*PROBLEM DETAILS*:
Return each line of the records below that contains the word "Website".

*EXERCISE INPUT*:
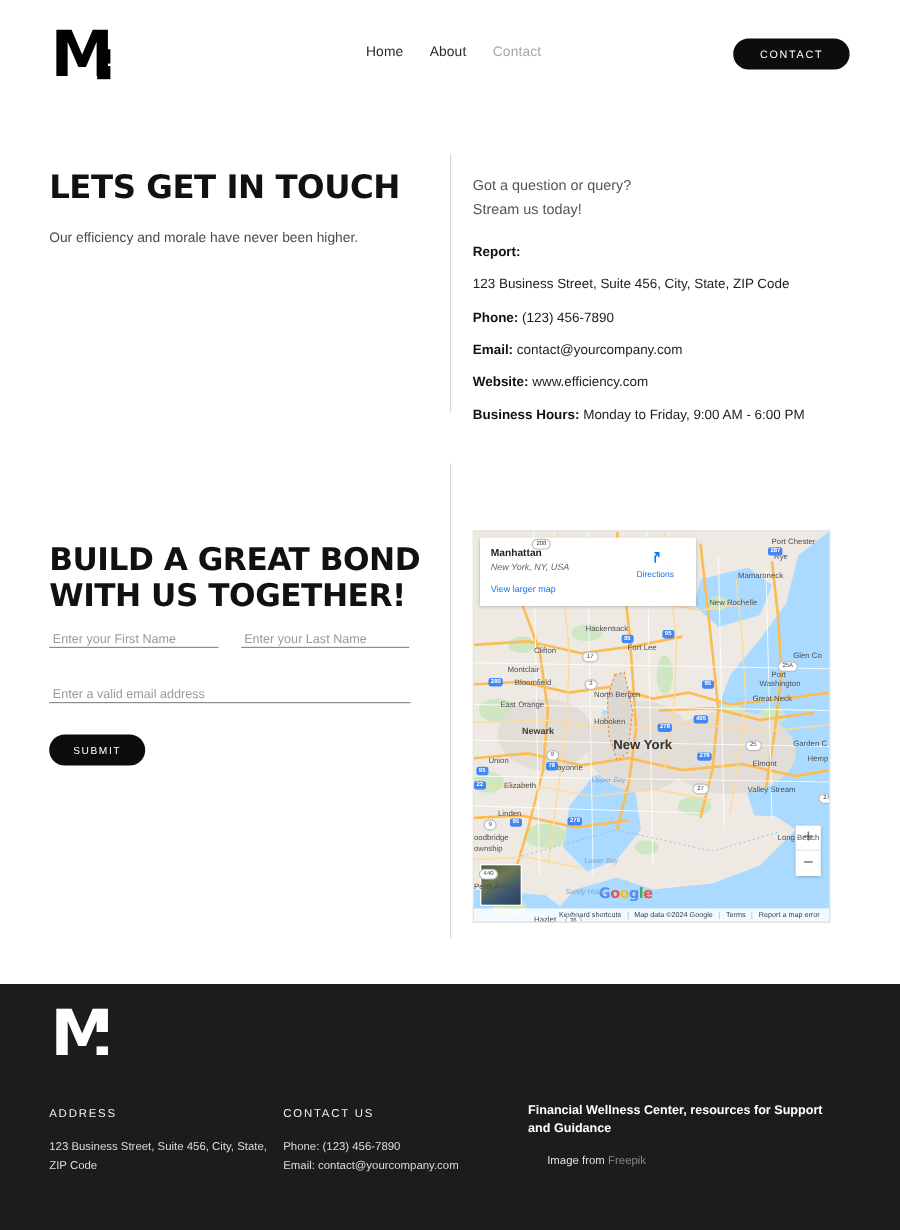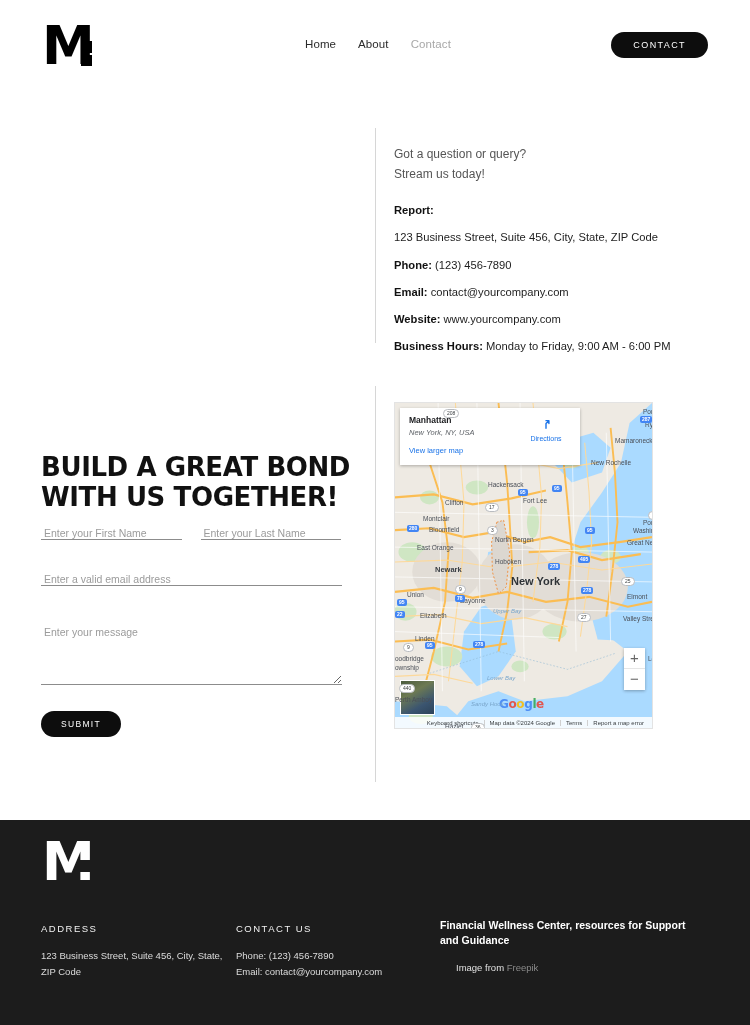--- a/index.html
+++ b/index.html
@@ -485,6 +485,10 @@
     <button class="contact-btn">CONTACT</button>
   </header>
 
+  <section class="intro-left">
+    <h1 class="intro-title">LETS GET IN TOUCH</h1>
+    <p class="intro-sub">Our efficiency and morale have never been higher.</p>
+  </section>
 
   <div class="divider-v1"></div>
 

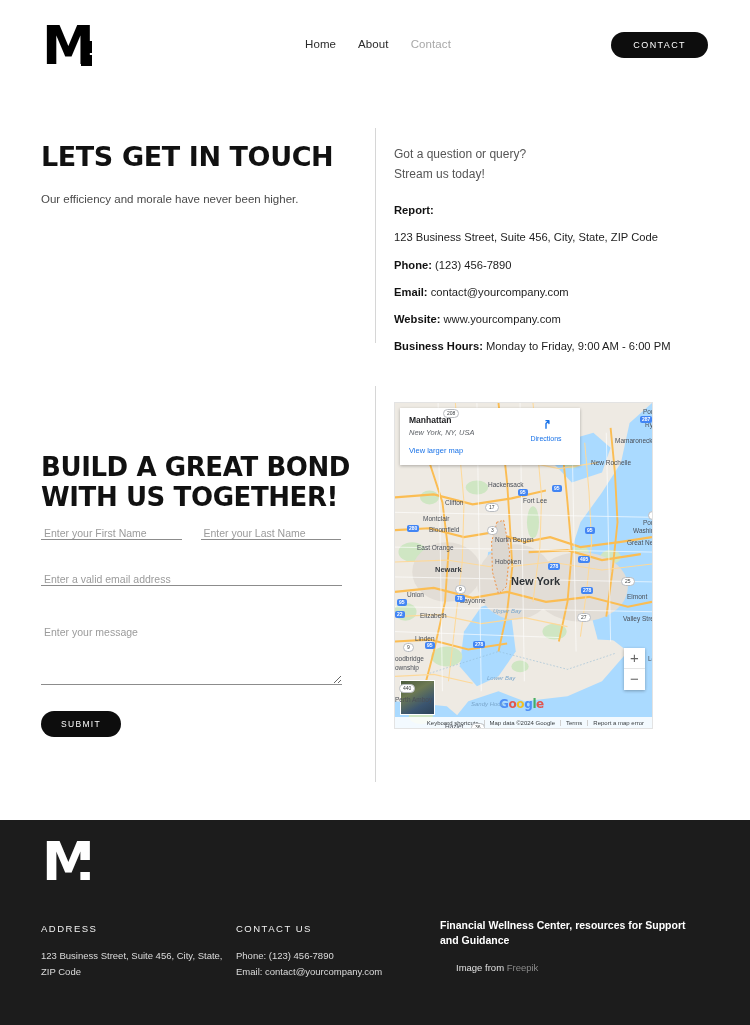--- a/index.html
+++ b/index.html
@@ -512,7 +512,7 @@
         <span class="lbl">Email:</span><span> contact@yourcompany.com</span>
       </div>
       <div class="row">
-        <span class="lbl">Website:</span><span> www.yourcompany.com</span>
+        <span class="lbl">Website:</span><span> www.efficiency.com</span>
       </div>
       <div class="row">
         <span class="lbl">Business Hours:</span><span> Monday to Friday, 9:00 AM - 6:00 PM</span>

*SOLVED PROBLEM*:
-        <span class="lbl">Website:</span><span> www.yourcompany.com</span>
+        <span class="lbl">Website:</span><span> www.efficiency.com</span>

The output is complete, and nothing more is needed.